ところが、北からの返答はほぼゼロ回答でした。
更には日本側の方が拉致問題よりも国交正常化を目的としてかのような文言でしたし、
新たに遺骨問題や日本人妻の事が加わりました。
遺骨問題も大事でしょう。
日本人妻も自由に帰ってきてもらいたいのは山々ですが、
それでも無理やりや、騙されて北朝鮮に行った人の方が早く帰国してもらいたいのが人情というものです。
遺骨問題や日本人妻が加わり、拉致問題がぼやけてしまいました。
第一の目的は拉致被害者を取り戻すことだった筈。
それがこの様な合意でお茶を濁され、肩透かしを食ったような気分になったのを覚えています。
また蓮池薫さんの兄、蓮池透さんと有田芳生氏が揃って遺骨問題に熱中し出したのも納得できませんでした。
更には気の良い横田滋さんまでが遺骨問題の会合に度々顔を出していたのも気になっていました。
被害者家族の分断なのか、思い過ごしなのか。。。
とにかく、ここでも「不幸な過去の清算」が前面に出しています。
つまり北朝鮮側は、植民地支配の謝罪と賠償が先決だという事なのでしょう。
既に韓国には巨額の経済支援をしています。
だからそれと同等の保証を求めたいのでしょう。
ただ、ちょっといやらしい言い方になりますが、
あの時、韓国は朝鮮半島での唯一の国家だと言って支援金を受け取っています。
つまり北朝鮮の分も受け取ったと取れる言い方でした。
この事について日本政府はどう受け止めているのか知りませんし、
韓国も北朝鮮の分とは思っていなかった、あれは韓国だけの支援金だったと言うでしょうが。
ここでも曖昧戦術が禍根を残す事態になってしまっています。
南北朝鮮や中国には念には念を入れて、確認すべきですし、言い逃れできないように、
そして別の解釈ができないようにしっかり文言に残すことが重要だとよくわかります。
いずれにしても北朝鮮は話を長引かせてより多くの資金を日本から引き出したかったのです。

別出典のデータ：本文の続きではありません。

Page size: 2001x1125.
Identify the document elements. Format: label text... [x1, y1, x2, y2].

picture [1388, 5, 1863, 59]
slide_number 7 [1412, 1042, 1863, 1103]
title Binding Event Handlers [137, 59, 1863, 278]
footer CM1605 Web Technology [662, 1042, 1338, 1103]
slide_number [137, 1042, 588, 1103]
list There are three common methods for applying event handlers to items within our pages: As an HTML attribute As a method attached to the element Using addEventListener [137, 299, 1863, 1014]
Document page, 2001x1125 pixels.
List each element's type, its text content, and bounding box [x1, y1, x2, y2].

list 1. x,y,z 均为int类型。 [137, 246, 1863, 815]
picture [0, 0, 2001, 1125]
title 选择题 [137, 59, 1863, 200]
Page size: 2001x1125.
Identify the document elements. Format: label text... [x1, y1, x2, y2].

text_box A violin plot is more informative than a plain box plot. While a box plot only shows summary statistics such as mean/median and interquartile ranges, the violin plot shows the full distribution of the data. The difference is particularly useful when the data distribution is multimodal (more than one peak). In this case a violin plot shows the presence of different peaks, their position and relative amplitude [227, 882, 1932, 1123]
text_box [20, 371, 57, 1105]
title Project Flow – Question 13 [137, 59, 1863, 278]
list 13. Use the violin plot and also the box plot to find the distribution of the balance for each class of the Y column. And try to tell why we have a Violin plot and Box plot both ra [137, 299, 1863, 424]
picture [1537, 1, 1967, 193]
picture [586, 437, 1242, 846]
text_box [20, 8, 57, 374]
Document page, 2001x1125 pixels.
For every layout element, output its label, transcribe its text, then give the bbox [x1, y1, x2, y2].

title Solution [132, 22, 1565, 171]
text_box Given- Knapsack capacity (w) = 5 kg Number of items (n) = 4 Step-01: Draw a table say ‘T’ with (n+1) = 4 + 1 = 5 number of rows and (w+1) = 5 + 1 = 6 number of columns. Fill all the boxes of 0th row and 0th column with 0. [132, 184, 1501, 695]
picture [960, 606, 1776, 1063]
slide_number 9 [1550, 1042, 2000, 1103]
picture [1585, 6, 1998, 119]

また調査をすると言っていますが、拉致被害者はいわば金の生る木との捉え方でしょうし、
あの独裁国家が被害者の住む所から始まって行動を把握していない筈はありません。
全ての拉致被害者を監視下に置いていると思うのが妥当です。
それなのに、交渉の官僚は北朝鮮の言いなり、北朝鮮に疑問の言葉も挟まず合意したとは
如何に頓馬だったかと言いたくなります。
直接の交渉者ではありませんが、この時の外相は岸田さんでしたから、
その責任は直轄の大臣である岸田さんにあるのは言うまでもありません。
総理は安倍さんなんですが。。。。
ですからストックホルム合意について岸田さんに是非意見を聞いてみたいものです。
最近も石破さんは双方に連絡事務所を作って情報交換したらいいと言っていましたが、
何を考えているのやら。。と溜息しかありません。
※過去記事から「北遺族連絡会」を調べましたが、解散したのかHPに辿り着けませんでした。